Esa mezcla de emociones da paso a una Astrid Jones que no dejará indiferente a nadie, que aparece rodando en la misma cinta de maletas del principio, como un fardo más que apilar, en el que unas piernas nos descubren la presencia de un rostro que asoma al sueño de Europa. Es una mujer africana que le habla a su hijo de su gran amor por él, tanto como para dejarlo atrás en busca de ese sueño del que le habló su abuela. Y nos habla a través de ella, pero también por boca de la nigeriana de linda sonrisa que cubría su vientre con una bolsa de agua caliente, para así calmar el dolor de 15 hombres dentro de ella durante 13 horas al día, que no dudó en robarle todo lo ahorrado para su hijo. Pero también roba quien no lo necesita, como la blanca que finge contratarla como empleada de hogar y que jamás le pagó (acaso hay mayor pecado que robarle el jornal al obrero). Y sobre todo, nos habla de Samba Martine (personaje real inspirador de esta obra), que morirá de sida ante sus ojos y a la que, por miedo, negará la palabra en su lengua materna en el mismo centro de internamiento.

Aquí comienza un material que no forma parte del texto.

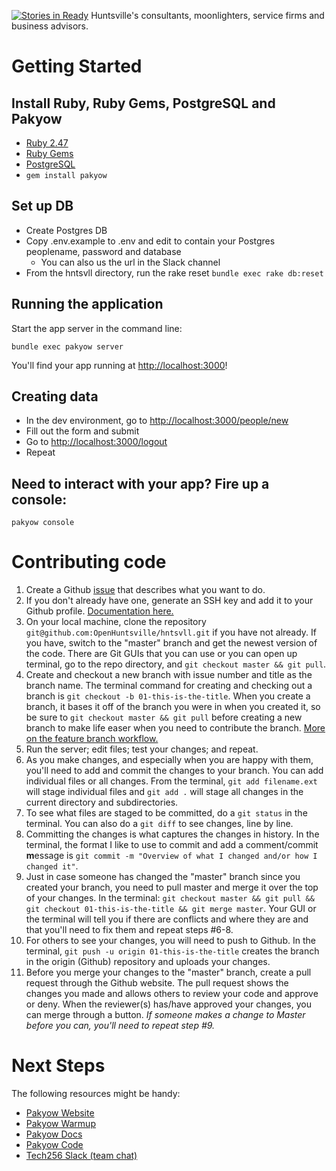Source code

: [![Stories in Ready](https://badge.waffle.io/OpenHuntsville/hntsvll.png?label=ready&title=Ready)](https://waffle.io/OpenHuntsville/hntsvll)
Huntsville's consultants, moonlighters, service firms and business advisors.

# Getting Started

## Install Ruby, Ruby Gems, PostgreSQL and Pakyow

- [Ruby 2.47](http://www.ruby-lang.org/en/downloads/)
- [Ruby Gems](http://rubygems.org/pages/download)
- [PostgreSQL](http://www.postgresql.org/)
- `gem install pakyow`

## Set up DB

- Create Postgres DB
- Copy .env.example to .env and edit to contain your Postgres peoplename, password and database
  - You can also us the url in the Slack channel
- From the hntsvll directory, run the rake reset `bundle exec rake db:reset`

## Running the application

Start the app server in the command line:

  `bundle exec pakyow server`

You'll find your app running at [http://localhost:3000](http://localhost:3000)!

## Creating data

- In the dev environment, go to [http://localhost:3000/people/new](http://localhost:3000/people/new)
- Fill out the form and submit
- Go to [http://localhost:3000/logout](http://localhost:3000/logout)
- Repeat

## Need to interact with your app? Fire up a console:

  `pakyow console`

# Contributing code

1. Create a Github [issue](https://github.com/OpenHuntsville/hntsvll/issues) that describes what you want to do.
2. If you don't already have one, generate an SSH key and add it to your Github profile. [Documentation here.](https://help.github.com/articles/generating-ssh-keys/)
3. On your local machine, clone the repository `git@github.com:OpenHuntsville/hntsvll.git` if you have not already. If you have, switch to the "master" branch and get the newest version of the code. There are Git GUIs that you can use or you can open up terminal, go to the repo directory, and `git checkout master && git pull`.
4. Create and checkout a new branch with issue number and title as the branch name. The terminal command for creating and checking out a branch is `git checkout -b 01-this-is-the-title`. When you create a branch, it bases it off of the branch you were in when you created it, so be sure to `git checkout master && git pull` before creating a new branch to make life easer when you need to contribute the branch. [More on the feature branch workflow.](https://www.atlassian.com/git/tutorials/comparing-workflows/feature-branch-workflow)
5. Run the server; edit files; test your changes; and repeat.
6. As you make changes, and especially when you are happy with them, you'll need to add and commit the changes to your branch. You can add individual files or all changes. From the terminal, `git add filename.ext` will stage individual files and `git add .` will stage all changes in the current directory and subdirectories.
7. To see what files are staged to be committed, do a `git status` in the terminal. You can also do a `git diff` to see changes, line by line.
8. Committing the changes is what captures the changes in history. In the terminal, the format I like to use to commit and add a comment/commit **m**essage is `git commit -m "Overview of what I changed and/or how I changed it"`.
9. Just in case someone has changed the "master" branch since you created your branch, you need to pull master and merge it over the top of your changes. In the terminal: `git checkout master && git pull && git checkout 01-this-is-the-title && git merge master`. Your GUI or the terminal will tell you if there are conflicts and where they are and that you'll need to fix them and repeat steps #6-8.
10. For others to see your changes, you will need to push to Github. In the terminal, `git push -u origin 01-this-is-the-title` creates the branch in the origin (Github) repository and uploads your changes.
11. Before you merge your changes to the "master" branch, create a pull request through the Github website. The pull request shows the changes you made and allows others to review your code and approve or deny. When the reviewer(s) has/have approved your changes, you can merge through a button. _If someone makes a change to Master before you can, you'll need to repeat step #9._


# Next Steps

The following resources might be handy:

- [Pakyow Website](http://pakyow.com)
- [Pakyow Warmup](http://pakyow.com/warmup)
- [Pakyow Docs](http://pakyow.com/docs)
- [Pakyow Code](http://github.com/pakyow/pakyow)
- [Tech256 Slack (team chat)](http://www.tech256.com)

La interpretación de Jones es impactante, desgarradora y directa. Desnuda de todo elemento, se sirve tan sólo de un manto con el que se cubre y descubre de cien maneras diferentes para recrear situaciones y emociones. Resulta fantástica, perfectamente a la altura de Juan Diego Botto, que regresa con otros dos personajes, «Turquito» y su sobrino, ambos víctimas directa e indirecta de la represión de la dictadura militar argentina. El primero, mártir de la tortura junto a esos otros 30.000 desaparecidos, y el segundo, exilado por miedo a tanto terror (terrorismo de Estado, más bien), y resignado por fuerza a la ausencia de reparación, a la privación de justicia aunque sea ya tarde... Nunca lo es para el corazón. Juan Diego Botto se marca una reflexión brillante en el monólogo final sobre «el privilegio de ser perro» frente a tanta falta de humanidad, frente a tantos sueños rotos. Y el teatro en peso, sencillamente, arropa su llanto en pie en un aplauso también infinito.